Palavras para Ungulani?: «preocupa-te com o texto!»

Escrito por Lucílio Manjate

Não se deve dedicar palavras a um mestre, é perigoso, pois não vá alguém acusar-me de ser desrespeitoso por ousar fazer o retrato impossível de um mais velho respeitadíssimo. Pelo menos lá em casa é assim: os mestres é que elogiam os discípulos, quando estes merecem, claro.

Aos mestres comtemplam-se a sabedoria das sentenças, a memória de tempos vividos e imaginários, a eloquência da loucura. Este é o Ungulani que conheci e continuo a conhecer. Mas conheci-o, primeiro, distante, quando lia o seu UALALAPI. Devia ter 16 anos de idade. Recordo-me de o ter imaginado como sendo uma figura não moçambicana, por causa do seu nome Tsonga. É óbvio que sempre houve, neste nome, a nossa moçambicana alma, mas eu ignorava a língua, ignorava que Ungulani era nosso, como de resto ignorava a alma de sonoridades como Ngungi wa Tiong’o ou Wole Soyinka, lendas de quem, felizmente, já ouvia falar. E, sobretudo porque já tinha lido, em casa, por exemplo, OS CONTOS DE AMADOU KOUMBA, de Birago Diop, daí a bela confusão que me fez colocar Ungulani nos escaparates dessas outras vozes africanas. Afinal não fazia mal!

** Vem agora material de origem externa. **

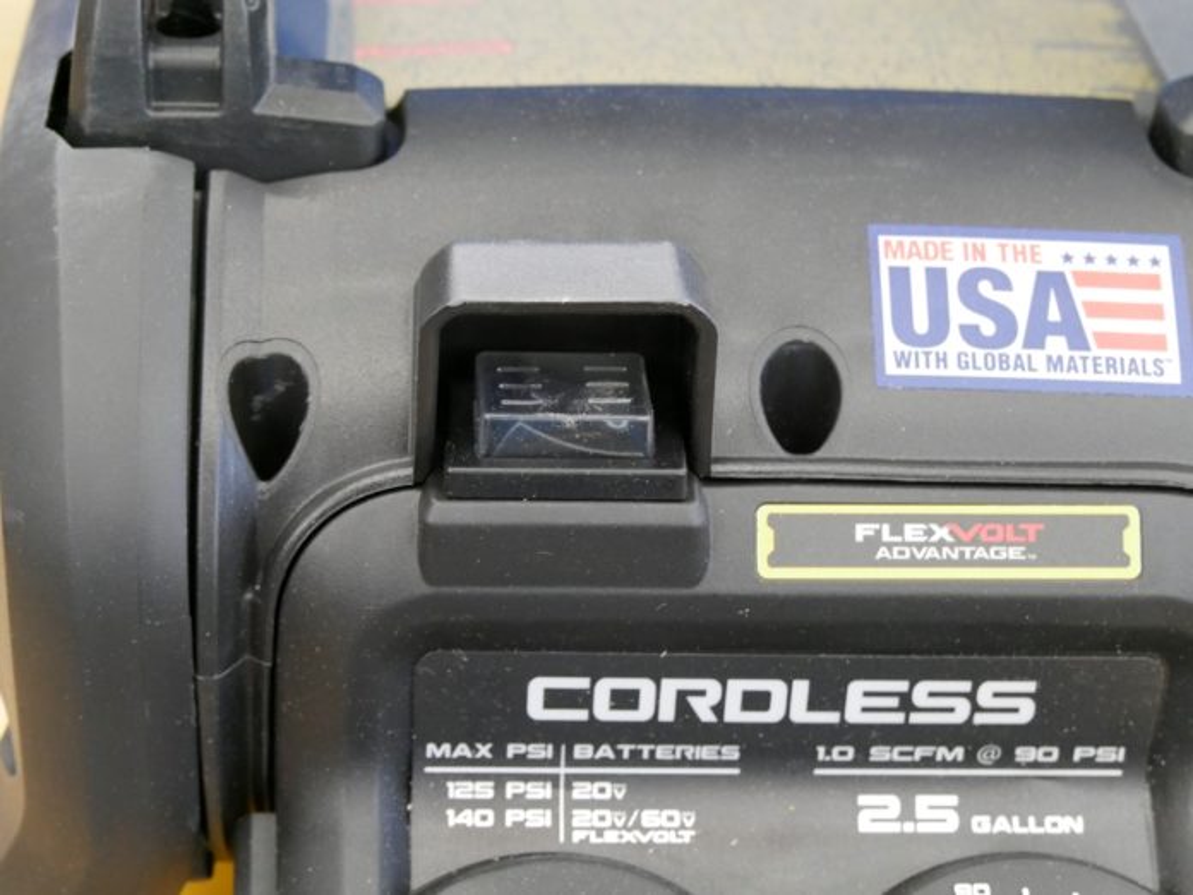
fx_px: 2757
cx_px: 596
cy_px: 448
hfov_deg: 24.4
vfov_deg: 18.4
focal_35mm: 80
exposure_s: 1/80
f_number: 4.7
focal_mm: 40
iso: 3200
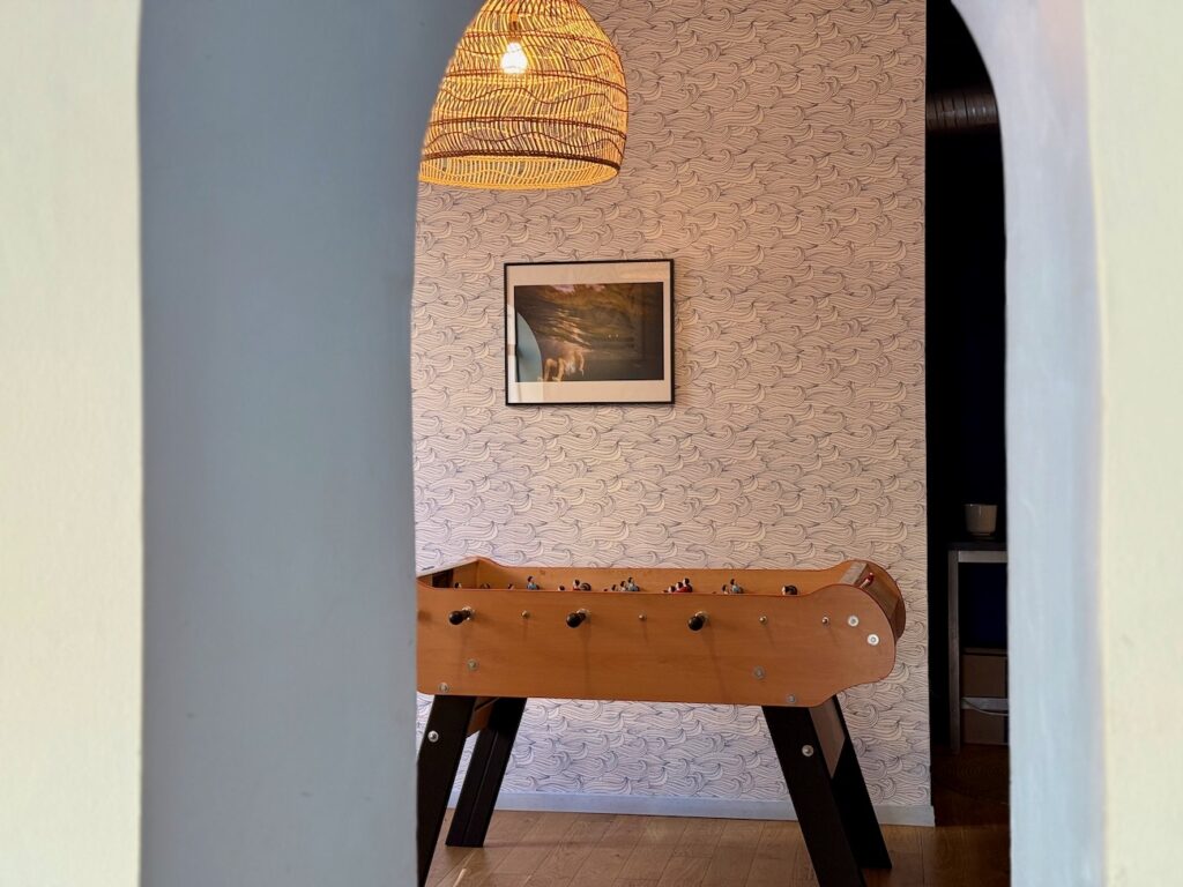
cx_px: 592
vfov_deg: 30.3
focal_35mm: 48
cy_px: 444
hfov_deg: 39.7
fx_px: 1640
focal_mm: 6.76
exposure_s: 1/50
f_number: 1.78
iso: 200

Foi na AEMO que o meu deslumbramento acendeu todas as minhas convicções, dois anos mais tarde depois de ler o UALALAPI, quando alguém me disse «este é o Ungulani». Nesse dia, eu não disse ao mestre o quão tinha sido difícil ler a sua obra. E ainda bem, porque, mais tarde, haveria de descobrir o prazer desse texto. A partir dessa apresentação (é estranho que não me recorde quem mo apresentou), a literatura ganhou para mim outros sentidos, densos, sublimes, mágicos. São estes sentidos que frui quem tem a honra de conversar com o mestre. Mas deve ser (pelo menos foi comigo), uma conversa de anos, pois o mestre não se abre fácil:

ele precisa ler o candidato a escritor,

farejá-lo no texto e,

de vez em quando,

até “provocá-lo”, para só então, se assim as suas averiguações o autorizarem, atirar-lhe alguns truques, emprestar-lhe livros (de autores que eu não suspeitava fazerem parte da minha família literária) e confidenciar-lhe as armadilhas e os muitos desencantos infalíveis a quem queira ser escritor.

E porque ainda quero ser escritor, Ungulani, guardo comigo este teu conselho leve e profundo, quase mesmo enigmático: «preocupa-te com o texto!» Este, O TEXTO, é o reduto do único encanto possível a quem escreve a sério, como tu, mestre, por isso vão os meus votos de que continue sempre o teu! Feliz aniversário!